Task to complete ->
Pull every "dans" line out of the data below.

......

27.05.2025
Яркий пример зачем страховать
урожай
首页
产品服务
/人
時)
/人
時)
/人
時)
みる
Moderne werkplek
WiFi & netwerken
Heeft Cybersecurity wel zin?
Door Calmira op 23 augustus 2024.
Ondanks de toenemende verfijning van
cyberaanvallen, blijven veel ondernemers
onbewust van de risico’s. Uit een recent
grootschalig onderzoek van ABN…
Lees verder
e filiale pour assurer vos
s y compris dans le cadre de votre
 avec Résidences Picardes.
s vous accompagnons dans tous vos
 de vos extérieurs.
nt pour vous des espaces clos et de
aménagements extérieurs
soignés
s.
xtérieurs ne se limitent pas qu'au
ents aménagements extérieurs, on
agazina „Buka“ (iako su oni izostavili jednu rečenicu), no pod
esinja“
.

......

Output ->
s y compris dans le cadre de votre
s vous accompagnons dans tous vos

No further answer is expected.